[[ Exercise input open ]]
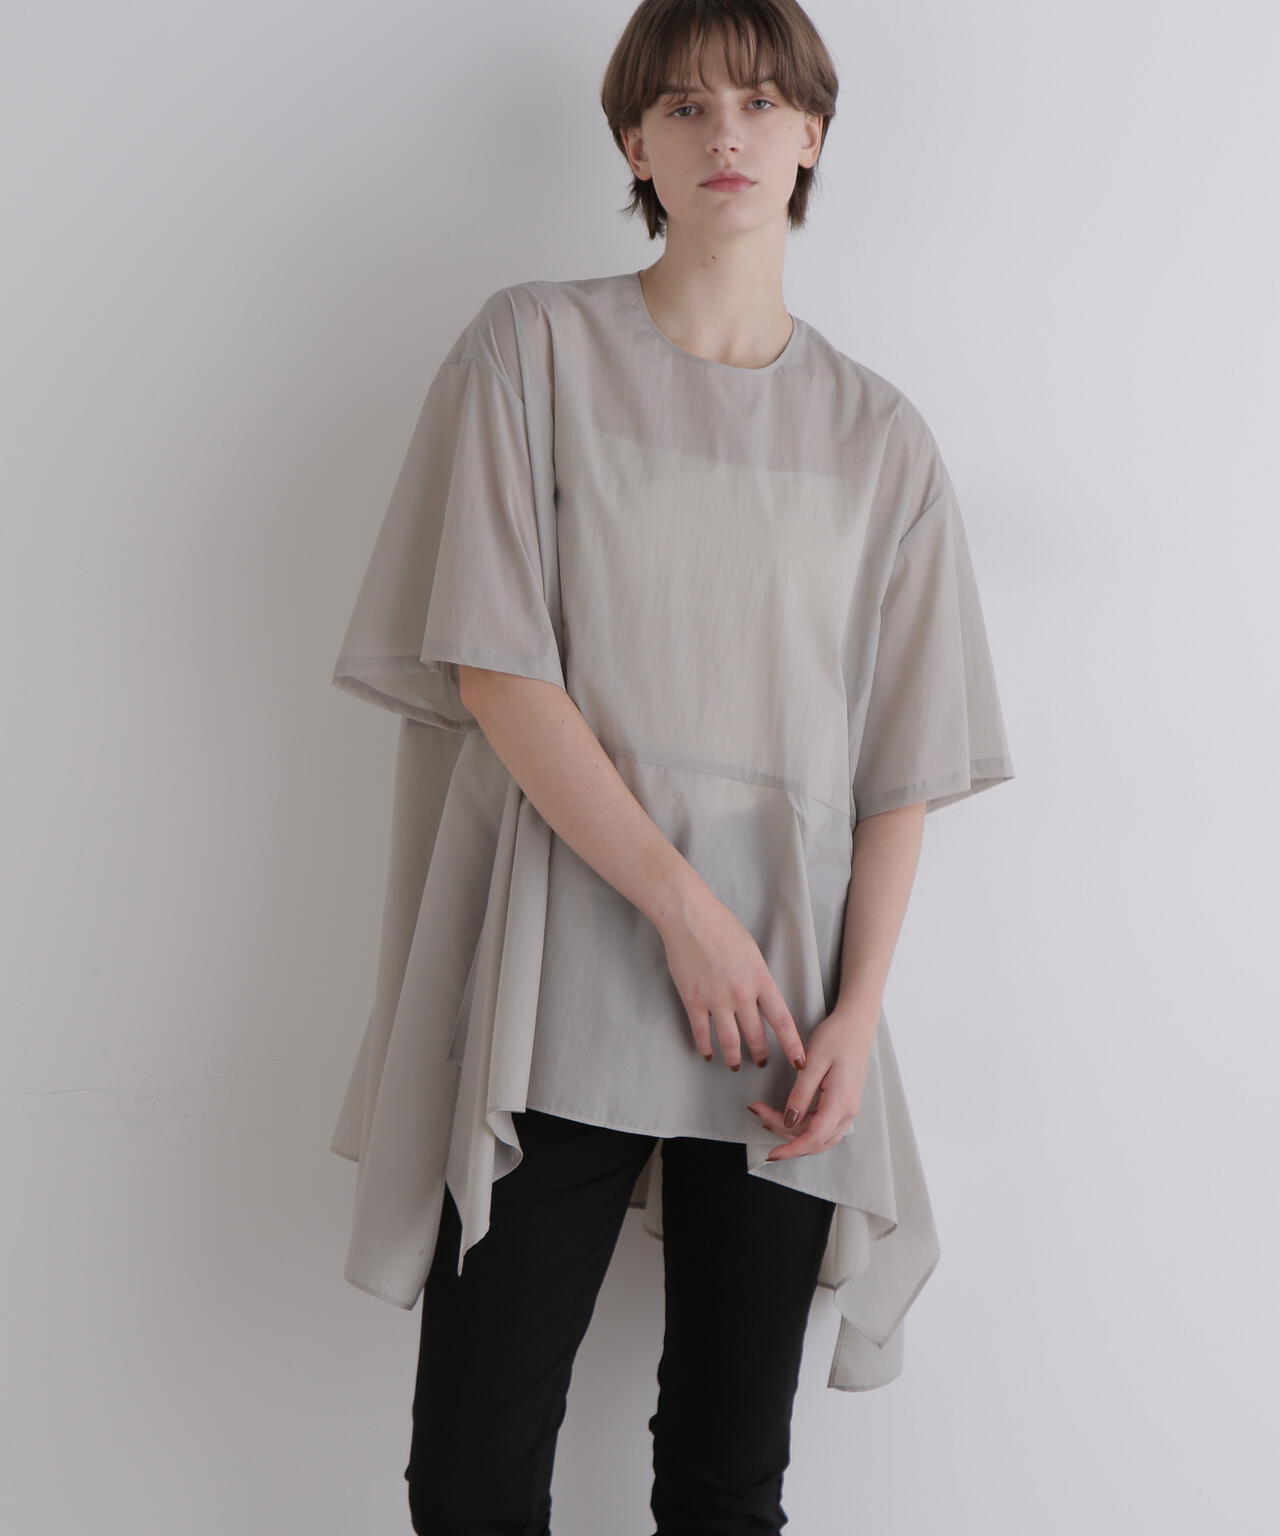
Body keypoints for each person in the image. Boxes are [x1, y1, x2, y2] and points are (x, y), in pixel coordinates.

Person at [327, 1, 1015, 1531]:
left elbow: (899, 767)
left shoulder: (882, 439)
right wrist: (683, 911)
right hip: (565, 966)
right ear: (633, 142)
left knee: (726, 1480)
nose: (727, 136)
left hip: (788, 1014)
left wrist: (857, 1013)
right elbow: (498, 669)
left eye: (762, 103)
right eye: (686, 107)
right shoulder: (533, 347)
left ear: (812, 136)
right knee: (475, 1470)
[[ Exercise input closed ]]
[[ Exercise input open ]]
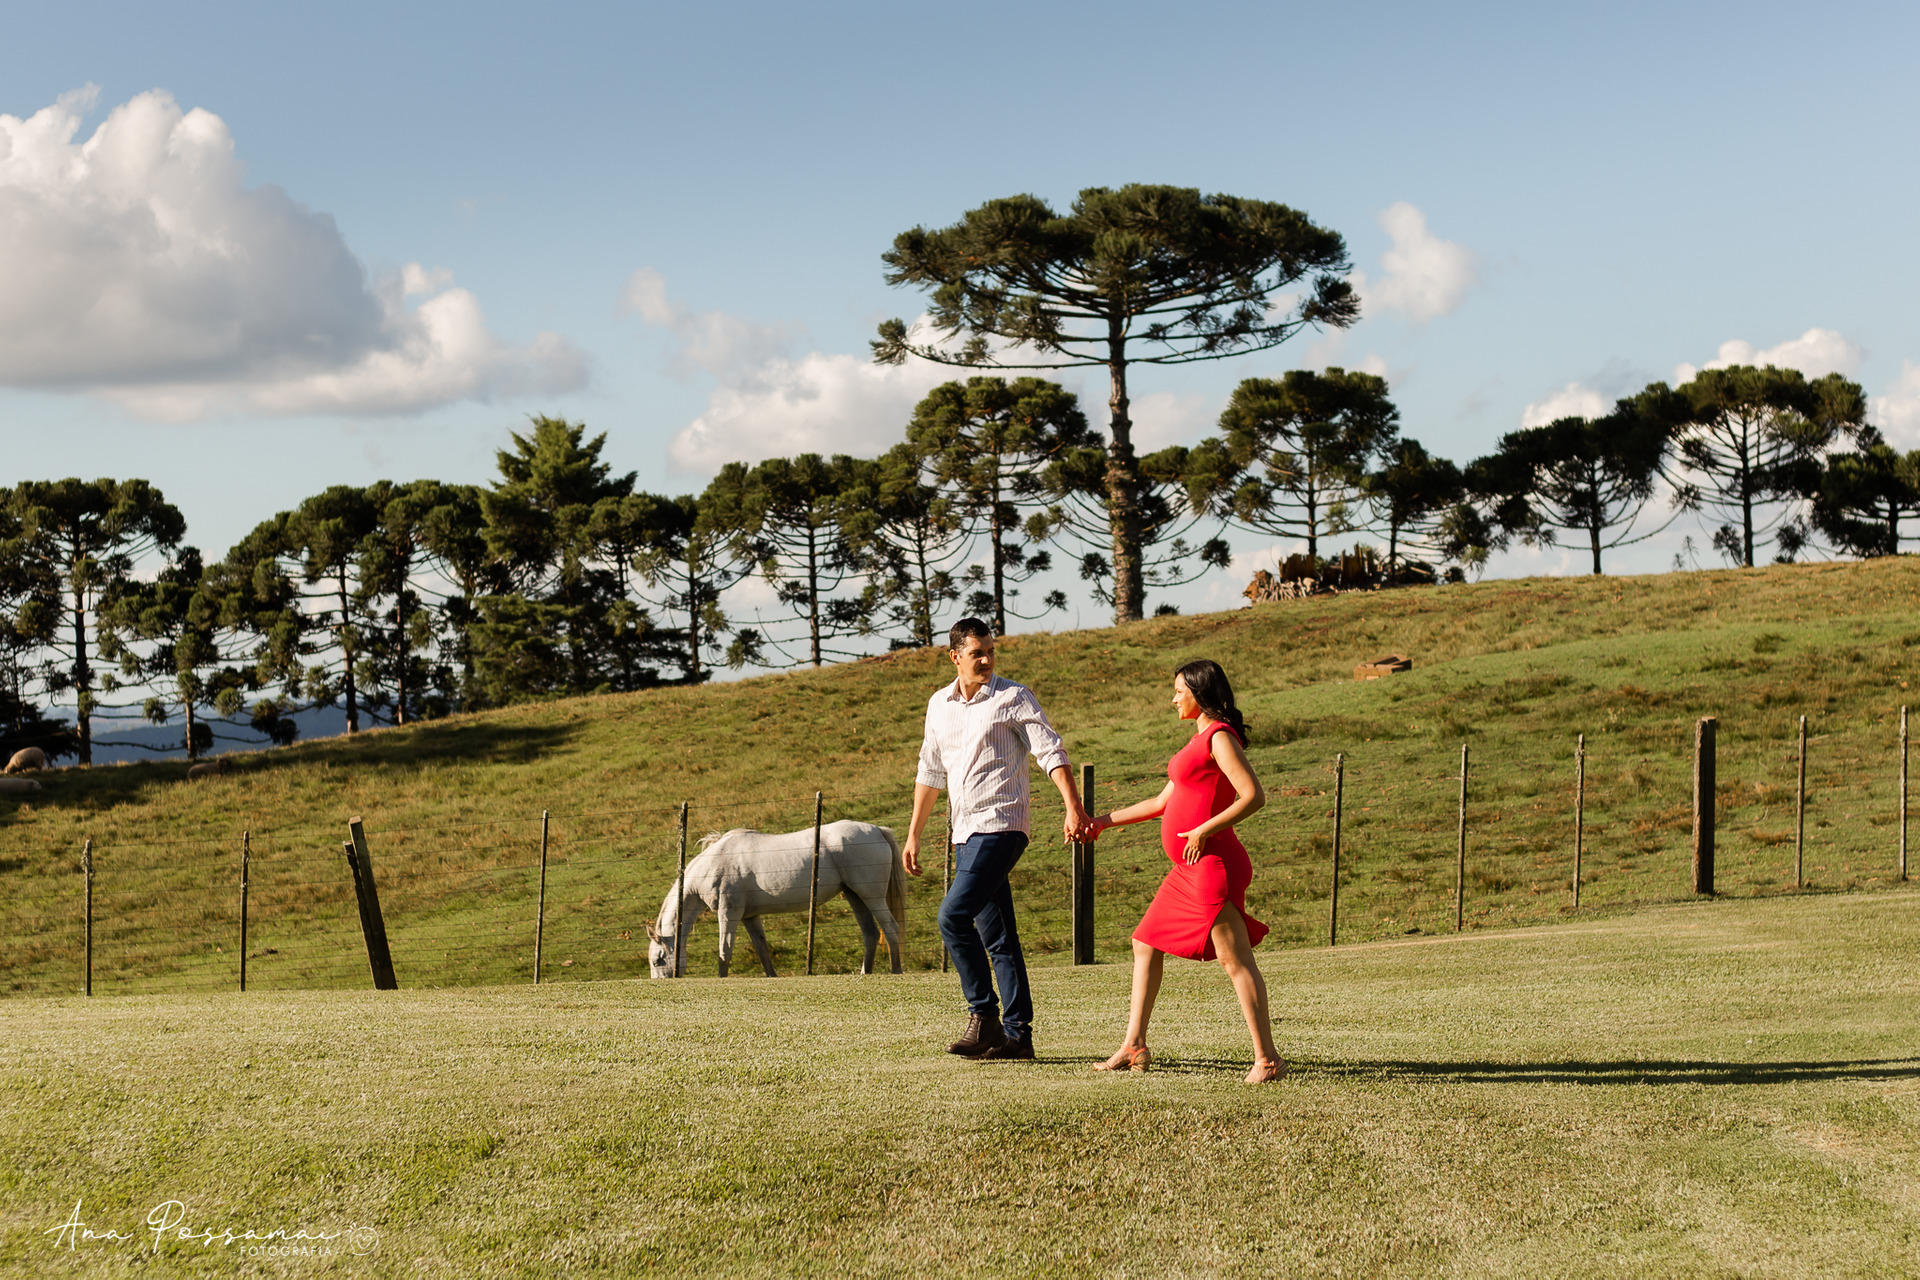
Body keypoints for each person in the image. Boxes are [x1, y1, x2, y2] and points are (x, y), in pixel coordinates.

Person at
[[ Exercise input closed ]]
[[ Exercise input open ]]
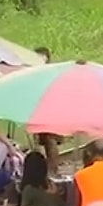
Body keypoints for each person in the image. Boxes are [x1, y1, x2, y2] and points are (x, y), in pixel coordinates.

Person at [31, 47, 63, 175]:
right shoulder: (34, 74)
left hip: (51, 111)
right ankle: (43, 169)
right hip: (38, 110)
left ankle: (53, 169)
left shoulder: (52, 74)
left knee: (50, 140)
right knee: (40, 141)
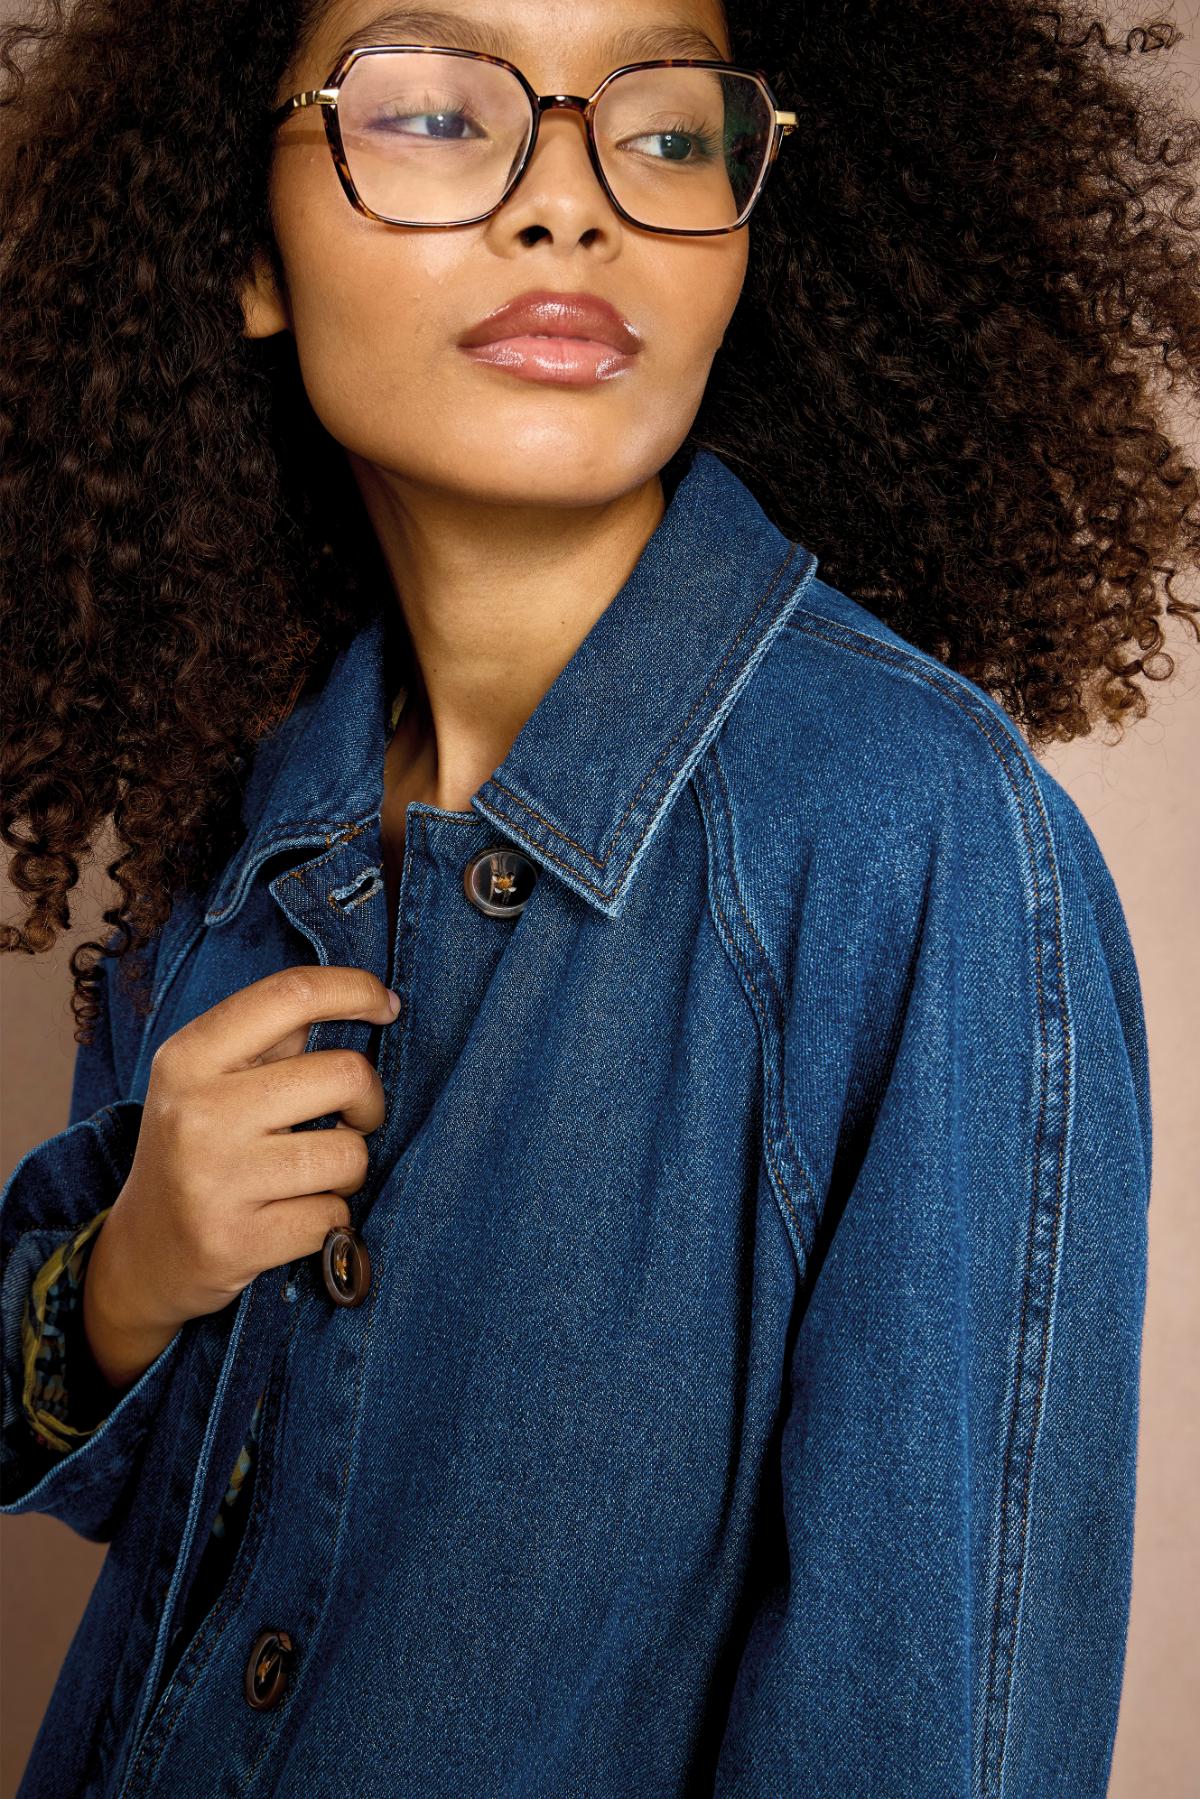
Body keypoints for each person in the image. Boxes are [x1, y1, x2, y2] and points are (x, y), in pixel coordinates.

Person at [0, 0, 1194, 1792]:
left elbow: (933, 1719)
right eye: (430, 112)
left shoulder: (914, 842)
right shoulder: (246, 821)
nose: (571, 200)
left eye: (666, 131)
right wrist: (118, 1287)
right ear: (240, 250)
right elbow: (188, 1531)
[[ Exercise input closed ]]
## Task statement
Pull every line containing "shoulder" out of the data above.

## Written answer
left shoulder: (882, 439)
right shoulder: (533, 347)
right shoulder: (34, 74)
left shoulder: (52, 74)
left shoulder: (914, 842)
right shoulder: (246, 821)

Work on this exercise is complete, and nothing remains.